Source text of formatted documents
::::

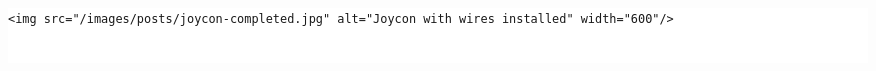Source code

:     <img src="/images/posts/joycon-completed.jpg" alt="Joycon with wires installed" width="600"/>
  </td>
  <td>&nbsp;</td>
  <td>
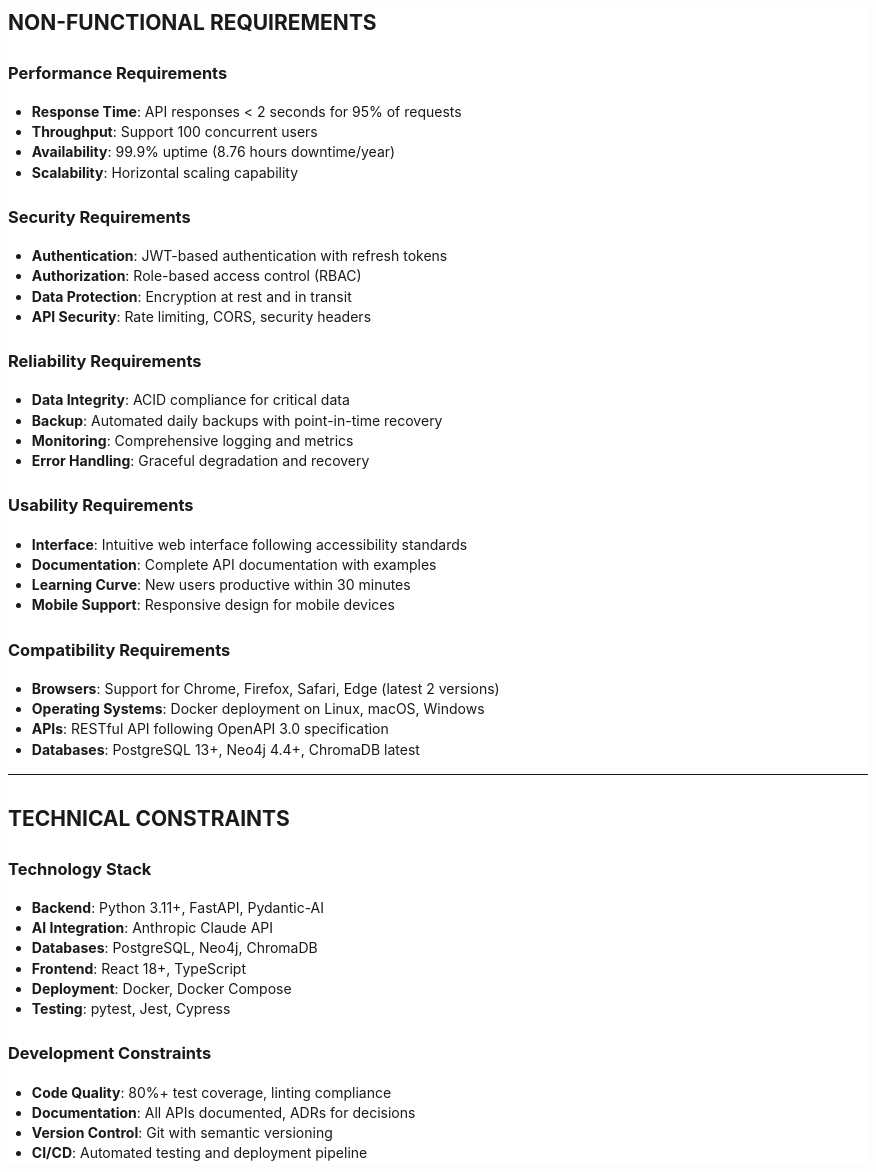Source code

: 
## NON-FUNCTIONAL REQUIREMENTS

### Performance Requirements
- **Response Time**: API responses < 2 seconds for 95% of requests
- **Throughput**: Support 100 concurrent users
- **Availability**: 99.9% uptime (8.76 hours downtime/year)
- **Scalability**: Horizontal scaling capability

### Security Requirements
- **Authentication**: JWT-based authentication with refresh tokens
- **Authorization**: Role-based access control (RBAC)
- **Data Protection**: Encryption at rest and in transit
- **API Security**: Rate limiting, CORS, security headers

### Reliability Requirements
- **Data Integrity**: ACID compliance for critical data
- **Backup**: Automated daily backups with point-in-time recovery
- **Monitoring**: Comprehensive logging and metrics
- **Error Handling**: Graceful degradation and recovery

### Usability Requirements
- **Interface**: Intuitive web interface following accessibility standards
- **Documentation**: Complete API documentation with examples
- **Learning Curve**: New users productive within 30 minutes
- **Mobile Support**: Responsive design for mobile devices

### Compatibility Requirements
- **Browsers**: Support for Chrome, Firefox, Safari, Edge (latest 2 versions)
- **Operating Systems**: Docker deployment on Linux, macOS, Windows
- **APIs**: RESTful API following OpenAPI 3.0 specification
- **Databases**: PostgreSQL 13+, Neo4j 4.4+, ChromaDB latest

---

## TECHNICAL CONSTRAINTS

### Technology Stack
- **Backend**: Python 3.11+, FastAPI, Pydantic-AI
- **AI Integration**: Anthropic Claude API
- **Databases**: PostgreSQL, Neo4j, ChromaDB
- **Frontend**: React 18+, TypeScript
- **Deployment**: Docker, Docker Compose
- **Testing**: pytest, Jest, Cypress

### Development Constraints
- **Code Quality**: 80%+ test coverage, linting compliance
- **Documentation**: All APIs documented, ADRs for decisions
- **Version Control**: Git with semantic versioning
- **CI/CD**: Automated testing and deployment pipeline
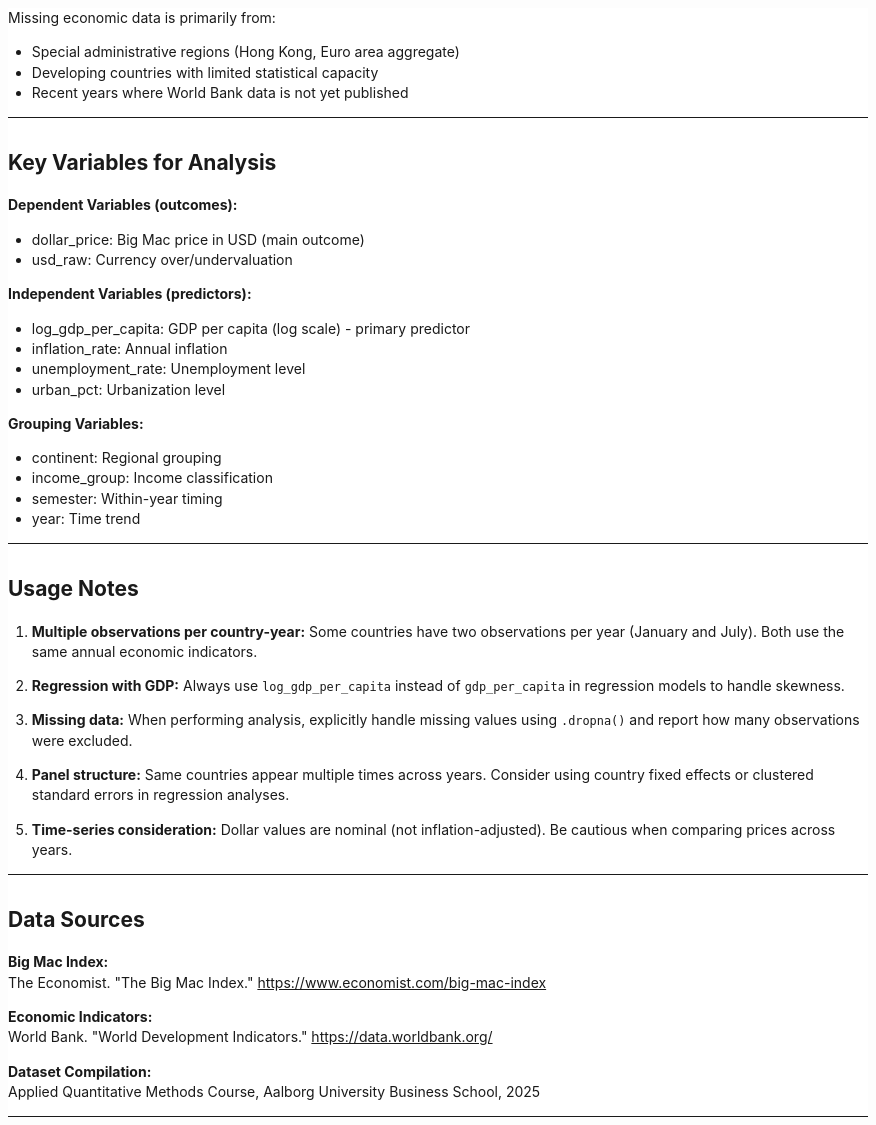 Missing economic data is primarily from:
- Special administrative regions (Hong Kong, Euro area aggregate)
- Developing countries with limited statistical capacity
- Recent years where World Bank data is not yet published

---

## Key Variables for Analysis

**Dependent Variables (outcomes):**
- dollar_price: Big Mac price in USD (main outcome)
- usd_raw: Currency over/undervaluation

**Independent Variables (predictors):**
- log_gdp_per_capita: GDP per capita (log scale) - primary predictor
- inflation_rate: Annual inflation
- unemployment_rate: Unemployment level
- urban_pct: Urbanization level

**Grouping Variables:**
- continent: Regional grouping
- income_group: Income classification
- semester: Within-year timing
- year: Time trend

---

## Usage Notes

1. **Multiple observations per country-year:** Some countries have two observations per year (January and July). Both use the same annual economic indicators.

2. **Regression with GDP:** Always use `log_gdp_per_capita` instead of `gdp_per_capita` in regression models to handle skewness.

3. **Missing data:** When performing analysis, explicitly handle missing values using `.dropna()` and report how many observations were excluded.

4. **Panel structure:** Same countries appear multiple times across years. Consider using country fixed effects or clustered standard errors in regression analyses.

5. **Time-series consideration:** Dollar values are nominal (not inflation-adjusted). Be cautious when comparing prices across years.

---

## Data Sources

**Big Mac Index:**  
The Economist. "The Big Mac Index." https://www.economist.com/big-mac-index

**Economic Indicators:**  
World Bank. "World Development Indicators." https://data.worldbank.org/

**Dataset Compilation:**  
Applied Quantitative Methods Course, Aalborg University Business School, 2025

---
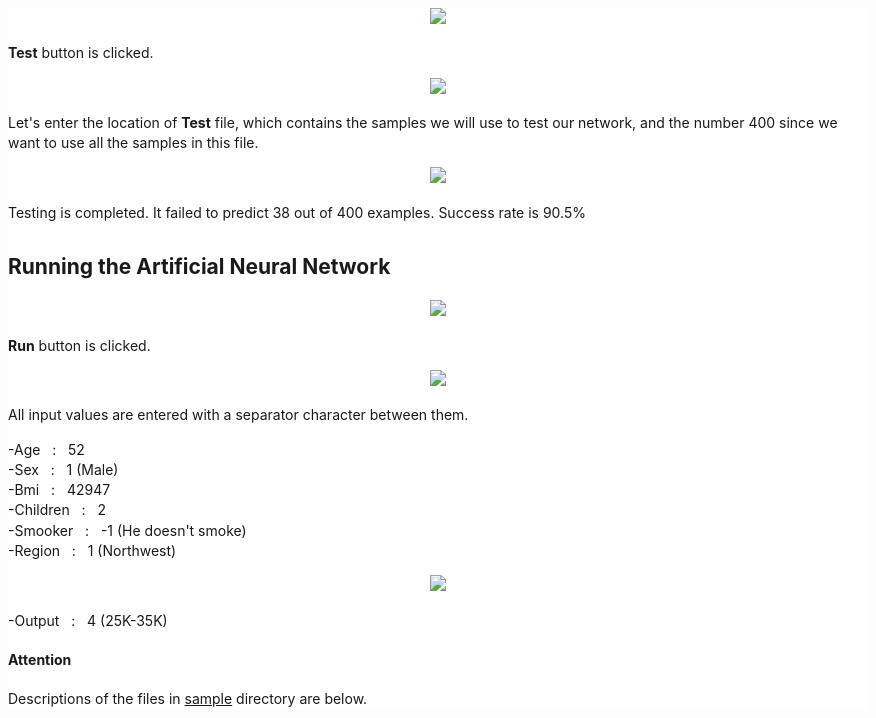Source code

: <p align="center">
<img src="https://github.com/erdeneryesil/NeuralNetworkCore/assets/14914042/51e274f7-9a1b-4a1b-bdde-556417e9b669" width="800"/>
</p>

<b>Test</b> button is clicked.


<p align="center">
<img src="https://github.com/erdeneryesil/NeuralNetworkCore/assets/14914042/1f78bdd6-a4ac-4dbb-a7ce-dccf6629871a" width="800"/>
</p>

Let's enter the location of <b>Test</b> file, which contains the samples we will use to test our network, and the number 400 since we want to use all the samples in this file.


<p align="center">
<img src="https://github.com/erdeneryesil/NeuralNetworkCore/assets/14914042/9ad1e98f-5c44-4268-a4d2-405f40383ff2" width="800"/>
</p>

Testing is completed. It failed to predict 38 out of 400 examples. Success rate is 90.5%


## Running the Artificial Neural Network

<p align="center">
<img src="https://github.com/erdeneryesil/NeuralNetworkCore/assets/14914042/ed68774d-189b-4106-b9ca-c1a25883665d" width="800"/>
</p>

<b>Run</b> button is clicked.

<p align="center">
<img src="https://github.com/erdeneryesil/NeuralNetworkCore/assets/14914042/5f900aee-5177-452b-9bba-9797ef28a8c4" width="800"/>
</p>

All input values are entered with a separator character between them.

-Age &nbsp;  : &nbsp; 52 <br/>
-Sex &nbsp; : &nbsp; 1 (Male)<br/>
-Bmi &nbsp; : &nbsp; 42947<br/>
-Children &nbsp; : &nbsp; 2<br/>
-Smooker &nbsp; : &nbsp; -1 (He doesn't smoke)<br/>
-Region	&nbsp; : &nbsp; 1 (Northwest)<br/>


<p align="center">
<img src="https://github.com/erdeneryesil/NeuralNetworkCore/assets/14914042/40623420-8770-4606-bc38-8d9f4321af9a" width="800"/>
</p>

-Output &nbsp;  : &nbsp; 4 (25K-35K)


#### Attention
Descriptions of the files in <a href="https://github.com/erdeneryesil/NeuralNetworkCore/tree/master/NeuralNetworkGui/sample">sample</a> directory are below.
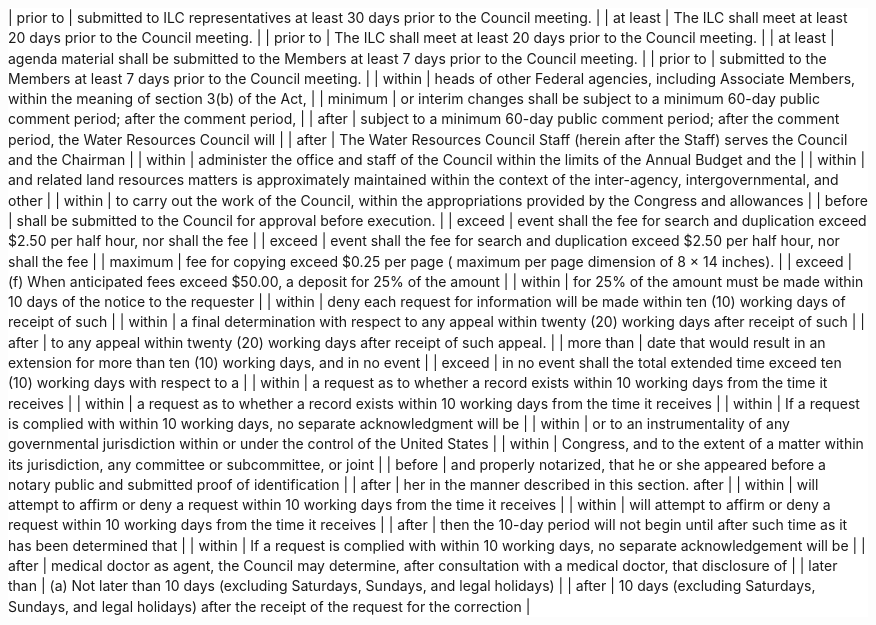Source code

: | prior to      | submitted to ILC representatives at least 30 days prior to  the Council meeting.                                                     |
| at least      | The ILC shall meet  at least  20 days prior to the Council meeting.                                                                  |
| prior to      | The ILC shall meet at least 20 days  prior to  the Council meeting.                                                                  |
| at least      | agenda material shall be submitted to the Members at least  7 days prior to the Council meeting.                                     |
| prior to      | submitted to the Members at least 7 days prior to  the Council meeting.                                                              |
| within        | heads of other Federal agencies, including Associate Members, within the meaning of section 3(b) of the Act,                         |
| minimum       | or interim changes shall be subject to a minimum 60-day public comment period; after the comment period,                             |
| after         | subject to a minimum 60-day public comment period; after the comment period, the Water Resources Council will                        |
| after         | The Water Resources Council Staff (herein after the Staff) serves the Council and the Chairman                                       |
| within        | administer the office and staff of the Council within the limits of the Annual Budget and the                                        |
| within        | and related land resources matters is approximately maintained within the context of the inter-agency, intergovernmental, and other  |
| within        | to carry out the work of the Council, within the appropriations provided by the Congress and allowances                              |
| before        | shall be submitted to the Council for approval before  execution.                                                                    |
| exceed        | event shall the fee for search and duplication exceed $2.50 per half hour, nor shall the fee                                         |
| exceed        | event shall the fee for search and duplication exceed $2.50 per half hour, nor shall the fee                                         |
| maximum       | fee for copying exceed $0.25 per page ( maximum  per page dimension of 8 &#215; 14 inches).                                          |
| exceed        | (f) When anticipated fees  exceed $50.00, a deposit for 25% of the amount                                                            |
| within        | for 25% of the amount must be made within 10 days of the notice to the requester                                                     |
| within        | deny each request for information will be made within ten (10) working days of receipt of such                                       |
| within        | a final determination with respect to any appeal within twenty (20) working days after receipt of such                               |
| after         | to any appeal within twenty (20) working days after  receipt of such appeal.                                                         |
| more than     | date that would result in an extension for more than ten (10) working days, and in no event                                          |
| exceed        | in no event shall the total extended time exceed ten (10) working days with respect to a                                             |
| within        | a request as to whether a record exists within 10 working days from the time it receives                                             |
| within        | a request as to whether a record exists within 10 working days from the time it receives                                             |
| within        | If a request is complied with  within 10 working days, no separate acknowledgment will be                                            |
| within        | or to an instrumentality of any governmental jurisdiction within or under the control of the United States                           |
| within        | Congress, and to the extent of a matter within its jurisdiction, any committee or subcommittee, or joint                             |
| before        | and properly notarized, that he or she appeared before a notary public and submitted proof of identification                         |
| after         | her in the manner described in this section. after                                                                                   |
| within        | will attempt to affirm or deny a request within 10 working days from the time it receives                                            |
| within        | will attempt to affirm or deny a request within 10 working days from the time it receives                                            |
| after         | then the 10-day period will not begin until after such time as it has been determined that                                           |
| within        | If a request is complied with  within 10 working days, no separate acknowledgement will be                                           |
| after         | medical doctor as agent, the Council may determine, after consultation with a medical doctor, that disclosure of                     |
| later than    | (a) Not  later than 10 days (excluding Saturdays, Sundays, and legal holidays)                                                       |
| after         | 10 days (excluding Saturdays, Sundays, and legal holidays) after the receipt of the request for the correction                       |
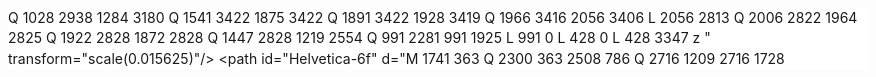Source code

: Q 1028 2938 1284 3180 
Q 1541 3422 1875 3422 
Q 1891 3422 1928 3419 
Q 1966 3416 2056 3406 
L 2056 2813 
Q 2006 2822 1964 2825 
Q 1922 2828 1872 2828 
Q 1447 2828 1219 2554 
Q 991 2281 991 1925 
L 991 0 
L 428 0 
L 428 3347 
z
" transform="scale(0.015625)"/>
        <path id="Helvetica-66" d="M 553 3856 
Q 566 4206 675 4369 
Q 872 4656 1434 4656 
Q 1488 4656 1544 4653 
Q 1600 4650 1672 4644 
L 1672 4131 
Q 1584 4138 1545 4139 
Q 1506 4141 1472 4141 
Q 1216 4141 1166 4008 
Q 1116 3875 1116 3331 
L 1672 3331 
L 1672 2888 
L 1109 2888 
L 1109 0 
L 553 0 
L 553 2888 
L 88 2888 
L 88 3331 
L 553 3331 
L 553 3856 
z
" transform="scale(0.015625)"/>
        <path id="Helvetica-20" transform="scale(0.015625)"/>
        <path id="Helvetica-6e" d="M 413 3347 
L 947 3347 
L 947 2872 
Q 1184 3166 1450 3294 
Q 1716 3422 2041 3422 
Q 2753 3422 3003 2925 
Q 3141 2653 3141 2147 
L 3141 0 
L 2569 0 
L 2569 2109 
Q 2569 2416 2478 2603 
Q 2328 2916 1934 2916 
Q 1734 2916 1606 2875 
Q 1375 2806 1200 2600 
Q 1059 2434 1017 2257 
Q 975 2081 975 1753 
L 975 0 
L 413 0 
L 413 3347 
z
M 1734 3428 
L 1734 3428 
z
" transform="scale(0.015625)"/>
        <path id="Helvetica-6f" d="M 1741 363 
Q 2300 363 2508 786 
Q 2716 1209 2716 1728 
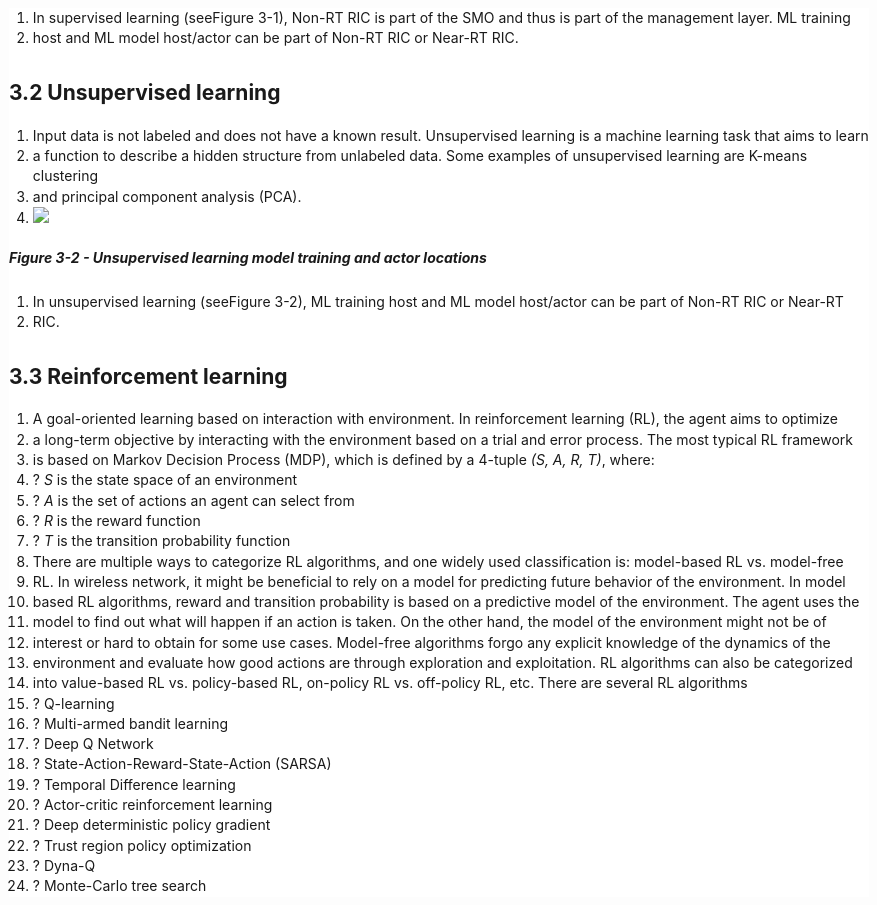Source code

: 1. In supervised learning (seeFigure 3-1), Non-RT RIC is part of the SMO and thus is part of the management layer. ML training
2. host and ML model host/actor can be part of Non-RT RIC or Near-RT RIC.

## 3.2 Unsupervised learning

1. Input data is not labeled and does not have a known result. Unsupervised learning is a machine learning task that aims to learn
2. a function to describe a hidden structure from unlabeled data. Some examples of unsupervised learning are K-means clustering
3. and principal component analysis (PCA).
4. ![]({{site.baseurl}}/assets/images/d15cd14c0f5d.png)

##### Figure 3-2 - Unsupervised learning model training and actor locations

1. In unsupervised learning (seeFigure 3-2), ML training host and ML model host/actor can be part of Non-RT RIC or Near-RT
2. RIC.

## 3.3 Reinforcement learning

1. A goal-oriented learning based on interaction with environment. In reinforcement learning (RL), the agent aims to optimize
2. a long-term objective by interacting with the environment based on a trial and error process. The most typical RL framework
3. is based on Markov Decision Process (MDP), which is defined by a 4-tuple *(S, A, R, T)*, where:
4. ? *S* is the state space of an environment
5. ? *A* is the set of actions an agent can select from
6. ? *R* is the reward function
7. ? *T* is the transition probability function
8. There are multiple ways to categorize RL algorithms, and one widely used classification is: model-based RL vs. model-free
9. RL. In wireless network, it might be beneficial to rely on a model for predicting future behavior of the environment. In model
10. based RL algorithms, reward and transition probability is based on a predictive model of the environment. The agent uses the
11. model to find out what will happen if an action is taken. On the other hand, the model of the environment might not be of
12. interest or hard to obtain for some use cases. Model-free algorithms forgo any explicit knowledge of the dynamics of the
13. environment and evaluate how good actions are through exploration and exploitation. RL algorithms can also be categorized
14. into value-based RL vs. policy-based RL, on-policy RL vs. off-policy RL, etc. There are several RL algorithms
15. ? Q-learning
16. ? Multi-armed bandit learning
17. ? Deep Q Network
18. ? State-Action-Reward-State-Action (SARSA)
19. ? Temporal Difference learning
20. ? Actor-critic reinforcement learning
21. ? Deep deterministic policy gradient
22. ? Trust region policy optimization
23. ? Dyna-Q
24. ? Monte-Carlo tree search

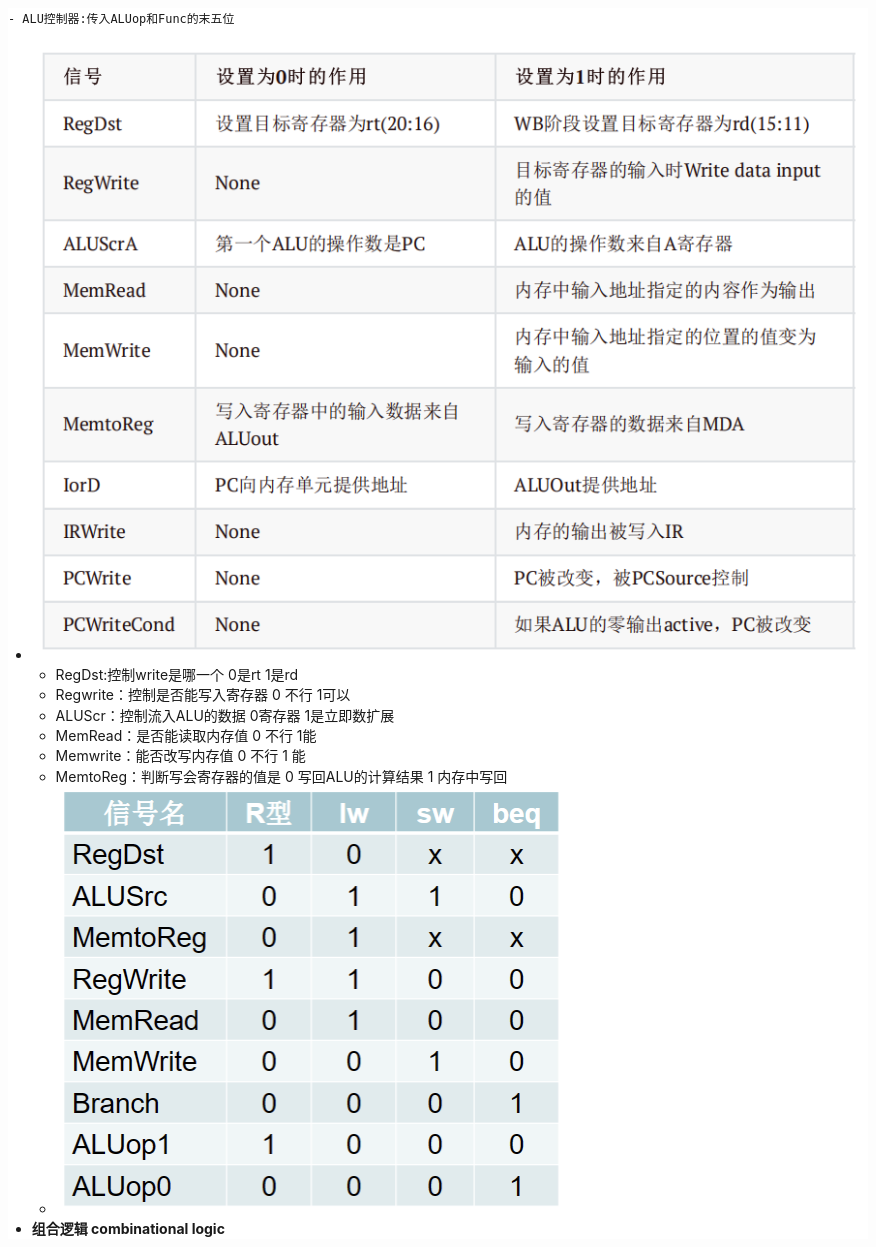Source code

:     - ALU控制器:传入ALUop和Func的末五位
  - ![Alt text](image-16.png)
    - RegDst:控制write是哪一个 0是rt 1是rd
    - Regwrite：控制是否能写入寄存器 0 不行 1可以
    - ALUScr：控制流入ALU的数据 0寄存器 1是立即数扩展
    - MemRead：是否能读取内存值 0 不行 1能
    - Memwrite：能否改写内存值 0 不行 1 能
    - MemtoReg：判断写会寄存器的值是 0 写回ALU的计算结果 1 内存中写回
    - ![Alt text](image-17.png)
- **组合逻辑 combinational logic**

::::

Task objective »
Please give the lines in the records from the one containing "1. Input data" through the one containing "## 3.3 Reinforcement learning", both included, as a numbered list with blank lines left out.

Output for this task »
1. 1. Input data is not labeled and does not have a known result. Unsupervised learning is a machine learning task that aims to learn
2. 2. a function to describe a hidden structure from unlabeled data. Some examples of unsupervised learning are K-means clustering
3. 3. and principal component analysis (PCA).
4. 4. ![]({{site.baseurl}}/assets/images/d15cd14c0f5d.png)
5. ##### Figure 3-2 - Unsupervised learning model training and actor locations
6. 1. In unsupervised learning (seeFigure 3-2), ML training host and ML model host/actor can be part of Non-RT RIC or Near-RT
7. 2. RIC.
8. ## 3.3 Reinforcement learning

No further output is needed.